Listed records
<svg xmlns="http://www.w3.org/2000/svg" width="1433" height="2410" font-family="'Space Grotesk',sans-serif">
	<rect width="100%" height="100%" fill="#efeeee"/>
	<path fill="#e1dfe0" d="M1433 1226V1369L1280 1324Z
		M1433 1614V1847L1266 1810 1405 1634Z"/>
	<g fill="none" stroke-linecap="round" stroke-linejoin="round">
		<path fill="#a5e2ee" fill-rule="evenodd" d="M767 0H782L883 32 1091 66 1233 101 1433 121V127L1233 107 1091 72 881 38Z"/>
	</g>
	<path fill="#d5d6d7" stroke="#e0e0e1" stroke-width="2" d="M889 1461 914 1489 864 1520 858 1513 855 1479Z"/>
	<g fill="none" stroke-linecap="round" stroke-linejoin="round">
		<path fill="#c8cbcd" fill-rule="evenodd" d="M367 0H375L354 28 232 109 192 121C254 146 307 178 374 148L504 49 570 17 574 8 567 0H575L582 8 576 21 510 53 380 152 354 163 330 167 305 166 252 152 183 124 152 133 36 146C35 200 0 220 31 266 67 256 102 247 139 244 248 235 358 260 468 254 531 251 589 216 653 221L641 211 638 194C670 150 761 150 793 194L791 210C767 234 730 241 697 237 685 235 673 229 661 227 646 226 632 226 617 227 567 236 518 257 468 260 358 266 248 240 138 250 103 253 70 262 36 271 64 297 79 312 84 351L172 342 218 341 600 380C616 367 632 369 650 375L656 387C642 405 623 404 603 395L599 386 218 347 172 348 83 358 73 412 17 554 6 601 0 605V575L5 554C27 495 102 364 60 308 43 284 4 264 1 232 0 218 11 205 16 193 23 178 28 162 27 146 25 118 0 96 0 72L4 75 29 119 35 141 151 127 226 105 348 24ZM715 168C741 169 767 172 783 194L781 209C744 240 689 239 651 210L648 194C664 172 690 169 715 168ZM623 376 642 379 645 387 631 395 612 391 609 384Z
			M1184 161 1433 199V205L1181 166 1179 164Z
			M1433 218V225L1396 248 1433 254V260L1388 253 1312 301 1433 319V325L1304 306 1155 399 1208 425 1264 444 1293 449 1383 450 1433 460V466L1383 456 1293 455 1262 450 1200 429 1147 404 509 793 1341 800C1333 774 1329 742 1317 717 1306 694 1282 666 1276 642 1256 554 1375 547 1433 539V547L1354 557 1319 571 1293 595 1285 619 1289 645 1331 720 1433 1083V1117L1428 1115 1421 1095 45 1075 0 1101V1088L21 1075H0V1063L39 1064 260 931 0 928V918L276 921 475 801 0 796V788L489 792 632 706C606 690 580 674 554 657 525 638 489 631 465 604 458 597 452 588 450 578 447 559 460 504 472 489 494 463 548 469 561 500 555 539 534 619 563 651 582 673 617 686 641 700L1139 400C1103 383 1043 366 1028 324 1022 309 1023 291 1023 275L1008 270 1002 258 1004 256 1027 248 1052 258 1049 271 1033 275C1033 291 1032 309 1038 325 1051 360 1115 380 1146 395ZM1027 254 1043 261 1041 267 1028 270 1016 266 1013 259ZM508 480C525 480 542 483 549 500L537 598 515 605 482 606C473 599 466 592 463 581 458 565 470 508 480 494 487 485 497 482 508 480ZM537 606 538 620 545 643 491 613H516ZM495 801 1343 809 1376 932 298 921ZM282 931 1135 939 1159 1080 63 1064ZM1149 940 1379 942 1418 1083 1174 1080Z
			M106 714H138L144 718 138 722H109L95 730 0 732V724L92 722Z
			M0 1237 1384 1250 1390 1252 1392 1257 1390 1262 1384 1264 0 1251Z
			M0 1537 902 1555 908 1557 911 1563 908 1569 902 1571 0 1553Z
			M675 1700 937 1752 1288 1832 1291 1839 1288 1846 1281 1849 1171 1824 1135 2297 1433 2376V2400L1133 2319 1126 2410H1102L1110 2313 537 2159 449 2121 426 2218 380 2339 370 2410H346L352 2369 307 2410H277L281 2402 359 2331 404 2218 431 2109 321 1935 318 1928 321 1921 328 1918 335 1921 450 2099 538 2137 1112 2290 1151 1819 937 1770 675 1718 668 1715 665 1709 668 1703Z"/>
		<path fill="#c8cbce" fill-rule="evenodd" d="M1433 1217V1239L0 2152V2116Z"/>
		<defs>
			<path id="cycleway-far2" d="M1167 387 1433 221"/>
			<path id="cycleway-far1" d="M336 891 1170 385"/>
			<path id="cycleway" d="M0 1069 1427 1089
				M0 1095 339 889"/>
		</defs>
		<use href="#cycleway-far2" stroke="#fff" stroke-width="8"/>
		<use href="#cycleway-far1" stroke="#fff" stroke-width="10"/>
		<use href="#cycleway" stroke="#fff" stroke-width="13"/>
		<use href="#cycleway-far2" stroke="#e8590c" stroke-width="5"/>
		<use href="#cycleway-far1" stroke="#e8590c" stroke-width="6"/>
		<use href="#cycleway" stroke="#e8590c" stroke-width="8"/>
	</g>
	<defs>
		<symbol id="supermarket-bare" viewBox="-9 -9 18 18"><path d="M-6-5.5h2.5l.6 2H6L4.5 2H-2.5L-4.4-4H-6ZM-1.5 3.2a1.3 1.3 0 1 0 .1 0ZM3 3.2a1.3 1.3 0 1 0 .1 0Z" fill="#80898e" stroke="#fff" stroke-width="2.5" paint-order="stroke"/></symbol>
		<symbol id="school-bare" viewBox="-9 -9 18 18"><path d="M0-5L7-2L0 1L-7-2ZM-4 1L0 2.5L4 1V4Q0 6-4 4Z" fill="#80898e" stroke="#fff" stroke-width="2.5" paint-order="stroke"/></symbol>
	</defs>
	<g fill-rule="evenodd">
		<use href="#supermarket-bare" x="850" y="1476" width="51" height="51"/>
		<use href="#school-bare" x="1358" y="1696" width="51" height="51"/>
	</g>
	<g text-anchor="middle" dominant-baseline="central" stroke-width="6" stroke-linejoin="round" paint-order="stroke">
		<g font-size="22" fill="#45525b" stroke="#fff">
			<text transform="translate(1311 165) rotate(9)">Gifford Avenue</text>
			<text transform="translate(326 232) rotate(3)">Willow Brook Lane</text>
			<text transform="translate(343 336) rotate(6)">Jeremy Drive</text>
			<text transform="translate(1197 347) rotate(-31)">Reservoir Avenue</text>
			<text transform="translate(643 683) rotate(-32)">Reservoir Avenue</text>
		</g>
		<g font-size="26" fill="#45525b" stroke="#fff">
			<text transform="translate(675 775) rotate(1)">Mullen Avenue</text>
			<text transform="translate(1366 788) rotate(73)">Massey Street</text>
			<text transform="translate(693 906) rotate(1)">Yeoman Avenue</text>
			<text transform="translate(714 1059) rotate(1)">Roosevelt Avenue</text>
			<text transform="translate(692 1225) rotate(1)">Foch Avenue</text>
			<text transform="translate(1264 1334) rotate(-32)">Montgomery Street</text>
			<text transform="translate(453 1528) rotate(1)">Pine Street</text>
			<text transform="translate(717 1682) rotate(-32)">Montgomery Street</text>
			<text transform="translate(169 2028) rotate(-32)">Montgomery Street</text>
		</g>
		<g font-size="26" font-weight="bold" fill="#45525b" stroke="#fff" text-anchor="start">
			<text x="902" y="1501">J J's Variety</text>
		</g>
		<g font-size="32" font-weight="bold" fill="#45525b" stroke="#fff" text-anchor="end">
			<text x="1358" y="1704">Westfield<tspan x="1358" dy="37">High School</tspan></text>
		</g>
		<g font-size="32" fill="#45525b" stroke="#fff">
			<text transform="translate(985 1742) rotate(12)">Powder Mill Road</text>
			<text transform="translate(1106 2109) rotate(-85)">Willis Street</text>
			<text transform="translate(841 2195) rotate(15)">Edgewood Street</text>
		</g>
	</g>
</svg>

Task item
Reproduce the records above in their entirety, unchanged.

Solved exercise
<svg xmlns="http://www.w3.org/2000/svg" width="1433" height="2410" font-family="'Space Grotesk',sans-serif">
	<rect width="100%" height="100%" fill="#efeeee"/>
	<path fill="#e1dfe0" d="M1433 1226V1369L1280 1324Z
		M1433 1614V1847L1266 1810 1405 1634Z"/>
	<g fill="none" stroke-linecap="round" stroke-linejoin="round">
		<path fill="#a5e2ee" fill-rule="evenodd" d="M767 0H782L883 32 1091 66 1233 101 1433 121V127L1233 107 1091 72 881 38Z"/>
	</g>
	<path fill="#d5d6d7" stroke="#e0e0e1" stroke-width="2" d="M889 1461 914 1489 864 1520 858 1513 855 1479Z"/>
	<g fill="none" stroke-linecap="round" stroke-linejoin="round">
		<path fill="#c8cbcd" fill-rule="evenodd" d="M367 0H375L354 28 232 109 192 121C254 146 307 178 374 148L504 49 570 17 574 8 567 0H575L582 8 576 21 510 53 380 152 354 163 330 167 305 166 252 152 183 124 152 133 36 146C35 200 0 220 31 266 67 256 102 247 139 244 248 235 358 260 468 254 531 251 589 216 653 221L641 211 638 194C670 150 761 150 793 194L791 210C767 234 730 241 697 237 685 235 673 229 661 227 646 226 632 226 617 227 567 236 518 257 468 260 358 266 248 240 138 250 103 253 70 262 36 271 64 297 79 312 84 351L172 342 218 341 600 380C616 367 632 369 650 375L656 387C642 405 623 404 603 395L599 386 218 347 172 348 83 358 73 412 17 554 6 601 0 605V575L5 554C27 495 102 364 60 308 43 284 4 264 1 232 0 218 11 205 16 193 23 178 28 162 27 146 25 118 0 96 0 72L4 75 29 119 35 141 151 127 226 105 348 24ZM715 168C741 169 767 172 783 194L781 209C744 240 689 239 651 210L648 194C664 172 690 169 715 168ZM623 376 642 379 645 387 631 395 612 391 609 384Z
			M1184 161 1433 199V205L1181 166 1179 164Z
			M1433 218V225L1396 248 1433 254V260L1388 253 1312 301 1433 319V325L1304 306 1155 399 1208 425 1264 444 1293 449 1383 450 1433 460V466L1383 456 1293 455 1262 450 1200 429 1147 404 509 793 1341 800C1333 774 1329 742 1317 717 1306 694 1282 666 1276 642 1256 554 1375 547 1433 539V547L1354 557 1319 571 1293 595 1285 619 1289 645 1331 720 1433 1083V1117L1428 1115 1421 1095 45 1075 0 1101V1088L21 1075H0V1063L39 1064 260 931 0 928V918L276 921 475 801 0 796V788L489 792 632 706C606 690 580 674 554 657 525 638 489 631 465 604 458 597 452 588 450 578 447 559 460 504 472 489 494 463 548 469 561 500 555 539 534 619 563 651 582 673 617 686 641 700L1139 400C1103 383 1043 366 1028 324 1022 309 1023 291 1023 275L1008 270 1002 258 1004 256 1027 248 1052 258 1049 271 1033 275C1033 291 1032 309 1038 325 1051 360 1115 380 1146 395ZM1027 254 1043 261 1041 267 1028 270 1016 266 1013 259ZM508 480C525 480 542 483 549 500L537 598 515 605 482 606C473 599 466 592 463 581 458 565 470 508 480 494 487 485 497 482 508 480ZM537 606 538 620 545 643 491 613H516ZM495 801 1343 809 1376 932 298 921ZM282 931 1135 939 1159 1080 63 1064ZM1149 940 1379 942 1418 1083 1174 1080Z
			M106 714H138L144 718 138 722H109L95 730 0 732V724L92 722Z
			M0 1237 1384 1250 1390 1252 1392 1257 1390 1262 1384 1264 0 1251Z
			M0 1537 902 1555 908 1557 911 1563 908 1569 902 1571 0 1553Z
			M675 1700 937 1752 1288 1832 1291 1839 1288 1846 1281 1849 1171 1824 1135 2297 1433 2376V2400L1133 2319 1126 2410H1102L1110 2313 537 2159 449 2121 426 2218 380 2339 370 2410H346L352 2369 307 2410H277L281 2402 359 2331 404 2218 431 2109 321 1935 318 1928 321 1921 328 1918 335 1921 450 2099 538 2137 1112 2290 1151 1819 937 1770 675 1718 668 1715 665 1709 668 1703Z"/>
		<path fill="#c8cbce" fill-rule="evenodd" d="M1433 1217V1239L0 2152V2116Z"/>
		<defs>
			<path id="cycleway-far2" d="M1167 387 1433 221"/>
			<path id="cycleway-far1" d="M336 891 1170 385"/>
			<path id="cycleway" d="M0 1069 1427 1089
				M0 1095 339 889"/>
		</defs>
		<use href="#cycleway-far2" stroke="#fff" stroke-width="8"/>
		<use href="#cycleway-far1" stroke="#fff" stroke-width="10"/>
		<use href="#cycleway" stroke="#fff" stroke-width="13"/>
		<use href="#cycleway-far2" stroke="#e8590c" stroke-width="5"/>
		<use href="#cycleway-far1" stroke="#e8590c" stroke-width="6"/>
		<use href="#cycleway" stroke="#e8590c" stroke-width="8"/>
	</g>
	<defs>
		<symbol id="supermarket-bare" viewBox="-9 -9 18 18"><path d="M-6-5.5h2.5l.6 2H6L4.5 2H-2.5L-4.4-4H-6ZM-1.5 3.2a1.3 1.3 0 1 0 .1 0ZM3 3.2a1.3 1.3 0 1 0 .1 0Z" fill="#80898e" stroke="#fff" stroke-width="2.5" paint-order="stroke"/></symbol>
		<symbol id="school-bare" viewBox="-9 -9 18 18"><path d="M0-5L7-2L0 1L-7-2ZM-4 1L0 2.5L4 1V4Q0 6-4 4Z" fill="#80898e" stroke="#fff" stroke-width="2.5" paint-order="stroke"/></symbol>
	</defs>
	<g fill-rule="evenodd">
		<use href="#supermarket-bare" x="850" y="1476" width="51" height="51"/>
		<use href="#school-bare" x="1358" y="1696" width="51" height="51"/>
	</g>
	<g text-anchor="middle" dominant-baseline="central" stroke-width="6" stroke-linejoin="round" paint-order="stroke">
		<g font-size="22" fill="#45525b" stroke="#fff">
			<text transform="translate(1311 165) rotate(9)">Gifford Avenue</text>
			<text transform="translate(326 232) rotate(3)">Willow Brook Lane</text>
			<text transform="translate(343 336) rotate(6)">Jeremy Drive</text>
			<text transform="translate(1197 347) rotate(-31)">Reservoir Avenue</text>
			<text transform="translate(643 683) rotate(-32)">Reservoir Avenue</text>
		</g>
		<g font-size="26" fill="#45525b" stroke="#fff">
			<text transform="translate(675 775) rotate(1)">Mullen Avenue</text>
			<text transform="translate(1366 788) rotate(73)">Massey Street</text>
			<text transform="translate(693 906) rotate(1)">Yeoman Avenue</text>
			<text transform="translate(714 1059) rotate(1)">Roosevelt Avenue</text>
			<text transform="translate(692 1225) rotate(1)">Foch Avenue</text>
			<text transform="translate(1264 1334) rotate(-32)">Montgomery Street</text>
			<text transform="translate(453 1528) rotate(1)">Pine Street</text>
			<text transform="translate(717 1682) rotate(-32)">Montgomery Street</text>
			<text transform="translate(169 2028) rotate(-32)">Montgomery Street</text>
		</g>
		<g font-size="26" font-weight="bold" fill="#45525b" stroke="#fff" text-anchor="start">
			<text x="902" y="1501">J J's Variety</text>
		</g>
		<g font-size="32" font-weight="bold" fill="#45525b" stroke="#fff" text-anchor="end">
			<text x="1358" y="1704">Westfield<tspan x="1358" dy="37">High School</tspan></text>
		</g>
		<g font-size="32" fill="#45525b" stroke="#fff">
			<text transform="translate(985 1742) rotate(12)">Powder Mill Road</text>
			<text transform="translate(1106 2109) rotate(-85)">Willis Street</text>
			<text transform="translate(841 2195) rotate(15)">Edgewood Street</text>
		</g>
	</g>
</svg>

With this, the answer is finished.